ACT Berikan Penghargaan kepada “The Excocet”, Ellyas Pical

355

RADARSEMARANG.ID, JAKARTA – Tim Mobile Social Rescue (MSR)-ACT memberikan tanda penghargaan kepada atlet veteran Indonesia, di kawasan Bintaro, Jakarta Selatan. Penghargaan berupa bantuan dana ini merupakan program lanjutan dari kerjasama Aksi Cepat Tanggap (ACT) bersama Kitabisa.com dan Grab Indonesia. Program “Penghargaan Atlet Veteran tahun 2019” bertujuan untuk menghargai perjuangan para atlet veteran yang telah mengharumkan nama bangsa Indonesia.

Dari tujuh atlet veteran, ACT turut menyambangi Ellyas Pical, Sang legendaris tinju yang pernah membawa nama Indonesia ke kancah dunia. Ia terkenal dengan julukan ‘The Exocet’, atas kecepatan dan kekuatan pukulannya yang seperti rudal asal Prancis. Dalam usia yang tidak lagi muda, Ellyas masih dapat mengingat baik cerita-cerita dibalik piagam yang berjejer di lemarinya dan bagaimana awal berkarir. Ia menceritakan kisah-kisahnya semasa masih berlaga di arena tinju.

Ellyas menjelaskan bagaimana ia mengalahkan petinju asal Korea Selatan, Chun Du Jo. Pertandingan itu merupakan kejuaraan dunia tinju kelas bantam junior versi IBF, 3 Mei 1983 lalu. “Ketika dia memukul saya, saya menghindar lalu mundur sedikit. Kemudian saya kasih dia hook tepat di rahang kanannya. Setelah itu langsung KO dia,” ujar Ellyas sembari mempergakan gerakannya itu kepada tim Mobile Social Rescue (MSR) – Aksi Cepat Tanggap (ACT).

Pikiran menjadi petinju terbesit di benak Ellyas Pical pada saat ia baru berumur 14 tahun. Selain karena hobi, pada masa itu ia melihat Muhammad Ali bertanding di layar kaca. Terinspirasi dengan Ali, ia kemudian bercita-cita untuk menjadi juara dunia dalam cabang olahraga tinju.
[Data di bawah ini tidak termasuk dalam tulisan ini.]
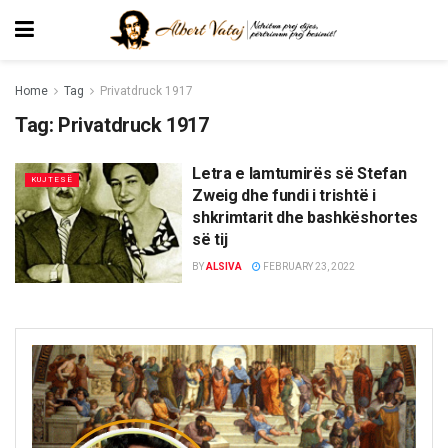
Home
Tag
Privatdruck 1917
Tag:
Privatdruck 1917
Letra e lamtumirës së Stefan
KUJTESË
Zweig dhe fundi i trishtë i
shkrimtarit dhe bashkëshortes
së tij
BY
ALSIVA
FEBRUARY 23, 2022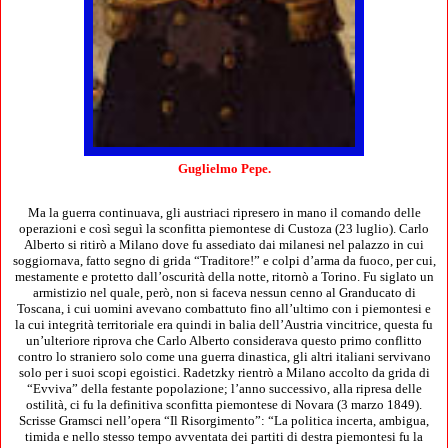
Guglielmo Pepe.
Ma la guerra continuava, gli austriaci ripresero in mano il comando delle
operazioni e così seguì la sconfitta piemontese di Custoza (23 luglio). Carlo
Alberto si ritirò a Milano dove fu assediato dai milanesi nel palazzo in cui
soggiornava, fatto segno di grida “Traditore!” e colpi d’arma da fuoco, per cui,
mestamente e protetto dall’oscurità della notte, ritornò a Torino. Fu siglato un
armistizio nel quale, però, non si faceva nessun cenno al Granducato di
Toscana, i cui uomini avevano combattuto fino all’ultimo con i piemontesi e
la cui integrità territoriale era quindi in balia dell’Austria vincitrice, questa fu
un’ulteriore riprova che Carlo Alberto considerava questo primo conflitto
contro lo straniero solo come una guerra dinastica, gli altri italiani servivano
solo per i suoi scopi egoistici. Radetzky rientrò a Milano accolto da grida di
“Evviva” della festante popolazione; l’anno successivo, alla ripresa delle
ostilità, ci fu la definitiva sconfitta piemontese di Novara (3 marzo 1849).
Scrisse Gramsci nell’opera “Il Risorgimento”: “La politica incerta, ambigua,
timida e nello stesso tempo avventata dei partiti di destra piemontesi fu la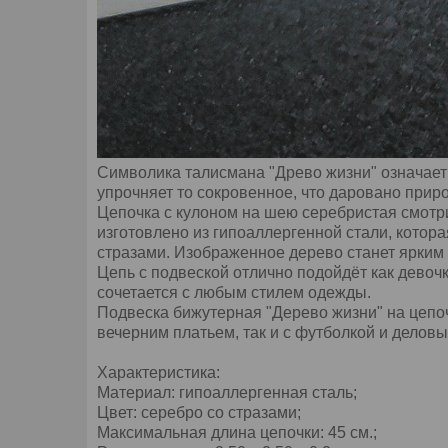
Символика талисмана "Древо жизни" означает
упрочняет то сокровенное, что даровано приро
Цепочка с кулоном на шею серебристая смотри
изготовлено из гипоаллергенной стали, котор
стразами. Изображенное дерево станет ярким 
Цепь с подвеской отлично подойдёт как девоч
сочетается с любым стилем одежды.
Подвеска бижутерная "Дерево жизни" на цепоч
вечерним платьем, так и с футболкой и делов
Характеристика:
Материал: гипоаллергенная сталь;
Цвет: серебро со стразами;
Максимальная длина цепочки: 45 см.;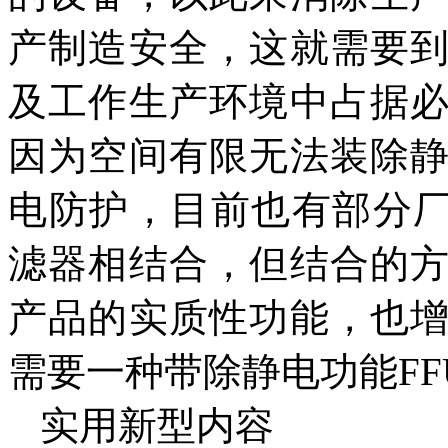
产制造安全，这就需要
及工作生产环境中占据
因为空间有限无法装除
电防护，目前也有部分厂
滤器相结合，但结合的
产品的实质性功能，也
需要一种带除静电功能FF
实用新型内容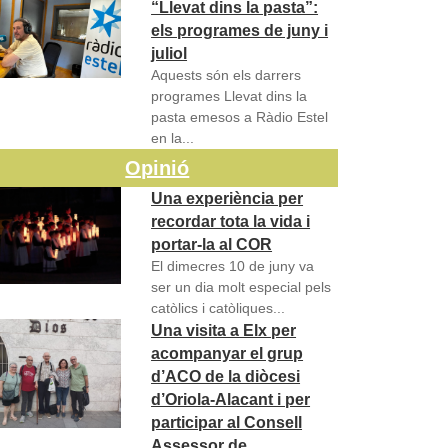
“Llevat dins la pasta”:
els programes de juny i
juliol
Aquests són els darrers
programes Llevat dins la
pasta emesos a Ràdio Estel
en la...
Opinió
Una experiència per
recordar tota la vida i
portar-la al COR
El dimecres 10 de juny va
ser un dia molt especial pels
catòlics i catòliques...
Una visita a Elx per
acompanyar el grup
d’ACO de la diòcesi
d’Oriola-Alacant i per
participar al Consell
Assessor de…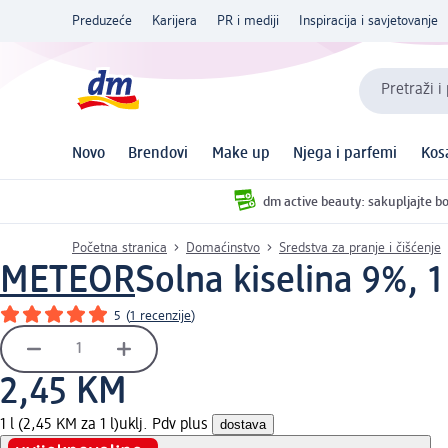
Preduzeće
Karijera
PR i mediji
Inspiracija i savjetovanje
Pretraži i
Novo
Brendovi
Make up
Njega i parfemi
Kos
dm active beauty: sakupljajte bo
Početna stranica
Domaćinstvo
Sredstva za pranje i čišćenje
METEOR
Solna kiselina 9%, 1 
5
(
1 recenzije
)
2,45 KM
1 l (2,45 KM za 1 l)
uklj. Pdv plus
dostava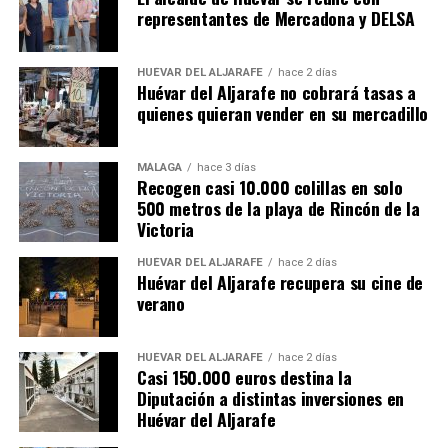
representantes de Mercadona y DELSA
HUÉVAR DEL ALJARAFE
hace 2 días
Huévar del Aljarafe no cobrará tasas a
quienes quieran vender en su mercadillo
MÁLAGA
hace 3 días
Recogen casi 10.000 colillas en solo
500 metros de la playa de Rincón de la
Victoria
HUÉVAR DEL ALJARAFE
hace 2 días
Huévar del Aljarafe recupera su cine de
verano
HUÉVAR DEL ALJARAFE
hace 2 días
Casi 150.000 euros destina la
Diputación a distintas inversiones en
Huévar del Aljarafe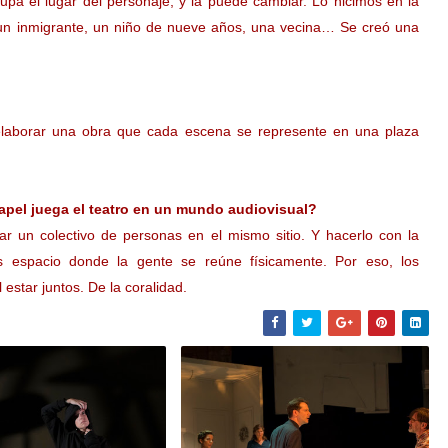
cupa el lugar del personaje, y la puede cambiar. Lo hicimos en la
 un inmigrante, un niño de nueve años, una vecina… Se creó una
 elaborar una obra que cada escena se represente en una plaza
papel juega el teatro en un mundo audiovisual?
tar un colectivo de personas en el mismo sitio. Y hacerlo con la
 espacio donde la gente se reúne físicamente. Por eso, los
estar juntos. De la coralidad.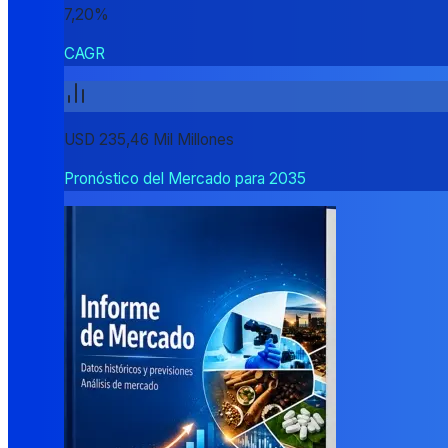
7,20%
CAGR
USD 235,46 Mil Millones
Pronóstico del Mercado para 2035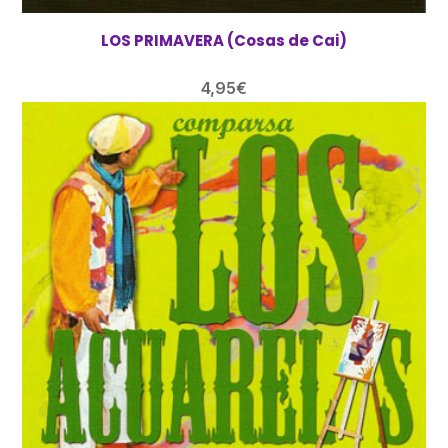
LOS PRIMAVERA (Cosas de Cai)
4,95
€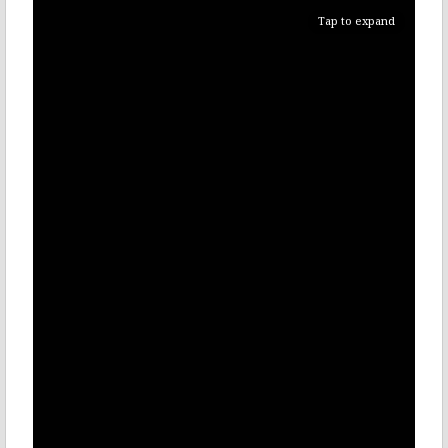
Tap to expand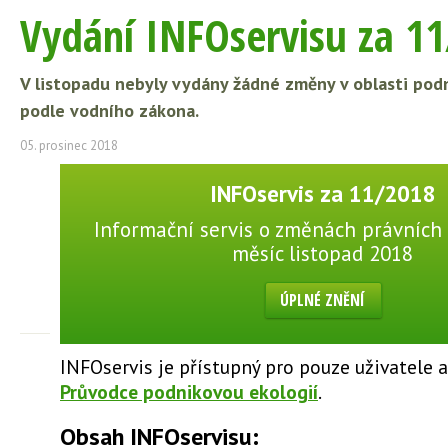
Vydání INFOservisu za 1
V listopadu nebyly vydány žádné změny v oblasti pod
podle vodního zákona.
05. prosinec 2018
INFOservis za 11/2018
Informační servis o změnách právních 
měsíc listopad 2018
ÚPLNÉ ZNĚNÍ
INFOservis je přístupný pro pouze uživatele 
Průvodce podnikovou ekologií
.
Obsah INFOservisu: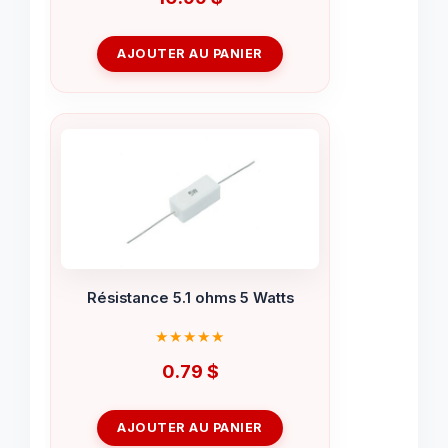
AJOUTER AU PANIER
Résistance 5.1 ohms 5 Watts
0.79
$
AJOUTER AU PANIER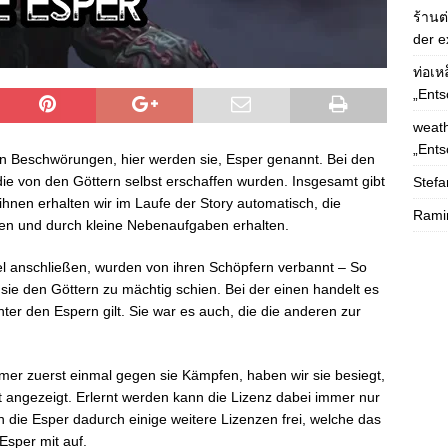
ร้านต
der e
ท่อเห
„Ents
weath
„Ents
ten Beschwörungen, hier werden sie, Esper genannt. Bei den
ie von den Göttern selbst erschaffen wurden. Insgesamt gibt
Stefa
 ihnen erhalten wir im Laufe der Story automatisch, die
Rami
ten und durch kleine Nebenaufgaben erhalten.
iel anschließen, wurden von ihren Schöpfern verbannt – So
 sie den Göttern zu mächtig schien. Bei der einen handelt es
ter den Espern gilt. Sie war es auch, die die anderen zur
mer zuerst einmal gegen sie Kämpfen, haben wir sie besiegt,
t angezeigt. Erlernt werden kann die Lizenz dabei immer nur
 die Esper dadurch einige weitere Lizenzen frei, welche das
Esper mit auf.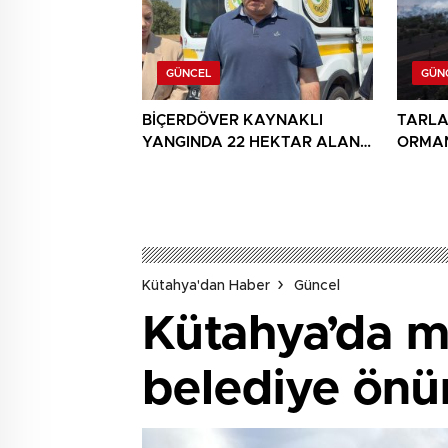
GÜNCEL
GÜN
BİÇERDÖVER KAYNAKLI
TARLA
YANGINDA 22 HEKTAR ALAN
ORMAN
YANDI
Kütahya'dan Haber
Güncel
Kütahya’da mi
belediye önü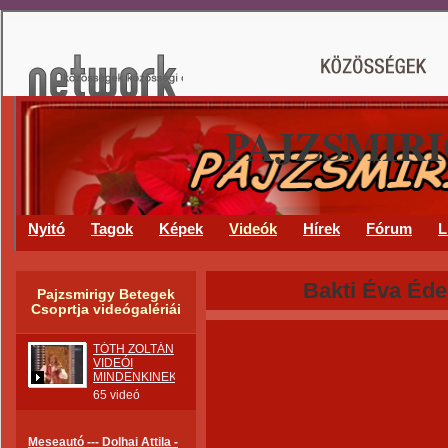
PAJZSMIR
Nyitó
Tagok
Képek
Videók
Hírek
Fórum
L
Bakti Éva Éde
Pajzsmirigy Betegek
Csoprtja videógalériái
TÓTH ZOLTÁN
VIDEÓI
MINDENKINEK.
65 videó
Meseautó --- Dolhai Attila -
Meskipun awalnya, keputusan tersebut sempat tidak disetujui orangtuanya. “Mama saya tidak mau, lalu ada adiknya mama saya (paman) yang bilang ‘Jangan ditolak-tolak. Kalau anak (kamu) mau kenapa harus ditolak? Dia ingin menjadi atlet, ya biarkan saja dia berjalan. Mudah-mudahan dia bisa menjadi orang yang baik, lalu terkenal. Eh, betul terjadi,” kenang Ellyas.